Start of Material supplied

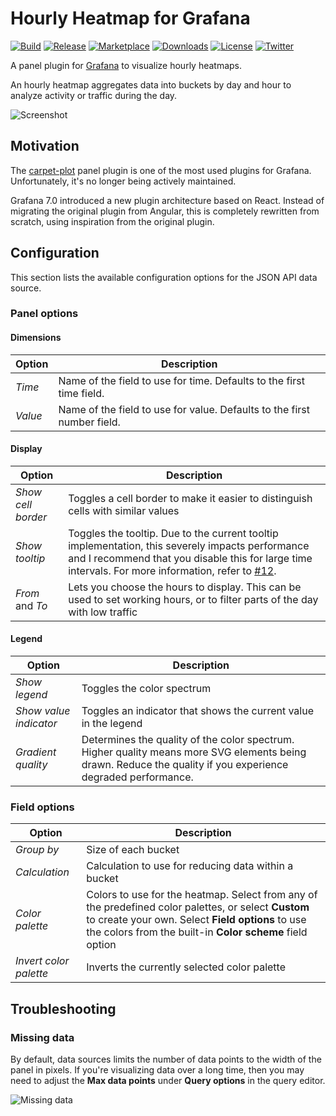 # Hourly Heatmap for Grafana

[![Build](https://github.com/marcusolsson/grafana-hourly-heatmap-panel/workflows/CI/badge.svg)](https://github.com/marcusolsson/grafana-hourly-heatmap-panel/actions?query=workflow%3A%22CI%22)
[![Release](https://github.com/marcusolsson/grafana-hourly-heatmap-panel/workflows/Release/badge.svg)](https://github.com/marcusolsson/grafana-hourly-heatmap-panel/actions?query=workflow%3ARelease)
[![Marketplace](https://img.shields.io/badge/dynamic/json?logo=grafana&color=F47A20&label=marketplace&prefix=v&query=%24.items%5B%3F%28%40.slug%20%3D%3D%20%22marcusolsson-hourly-heatmap-panel%22%29%5D.version&url=https%3A%2F%2Fgrafana.com%2Fapi%2Fplugins)](https://grafana.com/grafana/plugins/marcusolsson-hourly-heatmap-panel)
[![Downloads](https://img.shields.io/badge/dynamic/json?logo=grafana&color=F47A20&label=downloads&query=%24.items%5B%3F%28%40.slug%20%3D%3D%20%22marcusolsson-hourly-heatmap-panel%22%29%5D.downloads&url=https%3A%2F%2Fgrafana.com%2Fapi%2Fplugins)](https://grafana.com/grafana/plugins/marcusolsson-hourly-heatmap-panel)
[![License](https://img.shields.io/github/license/marcusolsson/grafana-hourly-heatmap-panel)](LICENSE)
[![Twitter](https://img.shields.io/twitter/follow/marcusolsson?color=%231DA1F2&label=twitter&style=plastic)](https://twitter.com/marcusolsson)

A panel plugin for [Grafana](https://grafana.com) to visualize hourly heatmaps.

An hourly heatmap aggregates data into buckets by day and hour to analyze activity or traffic during the day.

![Screenshot](https://github.com/marcusolsson/grafana-hourly-heatmap-panel/raw/main/src/img/screenshot.png)

## Motivation

The [carpet-plot](https://github.com/petrslavotinek/grafana-carpetplot) panel plugin is one of the most used plugins for Grafana. Unfortunately, it's no longer being actively maintained.

Grafana 7.0 introduced a new plugin architecture based on React. Instead of migrating the original plugin from Angular, this is completely rewritten from scratch, using inspiration from the original plugin.

## Configuration

This section lists the available configuration options for the JSON API data source.

### Panel options

#### Dimensions

| Option | Description |
|--------|-------------|
| _Time_ | Name of the field to use for time. Defaults to the first time field. |
| _Value_ | Name of the field to use for value. Defaults to the first number field. |

#### Display

| Option | Description |
|--------|-------------|
| _Show cell border_ | Toggles a cell border to make it easier to distinguish cells with similar values
| _Show tooltip_ | Toggles the tooltip. Due to the current tooltip implementation, this severely impacts performance and I recommend that you disable this for large time intervals. For more information, refer to [#12](https://github.com/marcusolsson/grafana-hourly-heatmap-panel/issues/12).
| _From_ and _To_ | Lets you choose the hours to display. This can be used to set working hours, or to filter parts of the day with low traffic |

#### Legend

| Option | Description |
|--------|-------------|
| _Show legend_ | Toggles the color spectrum |
| _Show value indicator_ | Toggles an indicator that shows the current value in the legend |
| _Gradient quality_ | Determines the quality of the color spectrum. Higher quality means more SVG elements being drawn. Reduce the quality if you experience degraded performance. |

### Field options

| Option | Description |
|--------|-------------|
| _Group by_ | Size of each bucket |
| _Calculation_ | Calculation to use for reducing data within a bucket |
| _Color palette_ | Colors to use for the heatmap. Select from any of the predefined color palettes, or select **Custom** to create your own. Select **Field options** to use the colors from the built-in **Color scheme** field option |
| _Invert color palette_ | Inverts the currently selected color palette |

## Troubleshooting

### Missing data

By default, data sources limits the number of data points to the width of the panel in pixels. If you're visualizing data over a long time, then you may need to adjust the **Max data points** under **Query options** in the query editor.

![Missing data](https://github.com/marcusolsson/grafana-hourly-heatmap-panel/raw/main/src/img/missing-datapoints.png)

End of Material supplied

● Aim of the exercise: Starting at the line that has "An hourly heatmap" in the records above, restate word for word every line until the one that has "with similar values", and include that one as well.

● Solution for this exercise:
An hourly heatmap aggregates data into buckets by day and hour to analyze activity or traffic during the day.

![Screenshot](https://github.com/marcusolsson/grafana-hourly-heatmap-panel/raw/main/src/img/screenshot.png)

## Motivation

The [carpet-plot](https://github.com/petrslavotinek/grafana-carpetplot) panel plugin is one of the most used plugins for Grafana. Unfortunately, it's no longer being actively maintained.

Grafana 7.0 introduced a new plugin architecture based on React. Instead of migrating the original plugin from Angular, this is completely rewritten from scratch, using inspiration from the original plugin.

## Configuration

This section lists the available configuration options for the JSON API data source.

### Panel options

#### Dimensions

| Option | Description |
|--------|-------------|
| _Time_ | Name of the field to use for time. Defaults to the first time field. |
| _Value_ | Name of the field to use for value. Defaults to the first number field. |

#### Display

| Option | Description |
|--------|-------------|
| _Show cell border_ | Toggles a cell border to make it easier to distinguish cells with similar values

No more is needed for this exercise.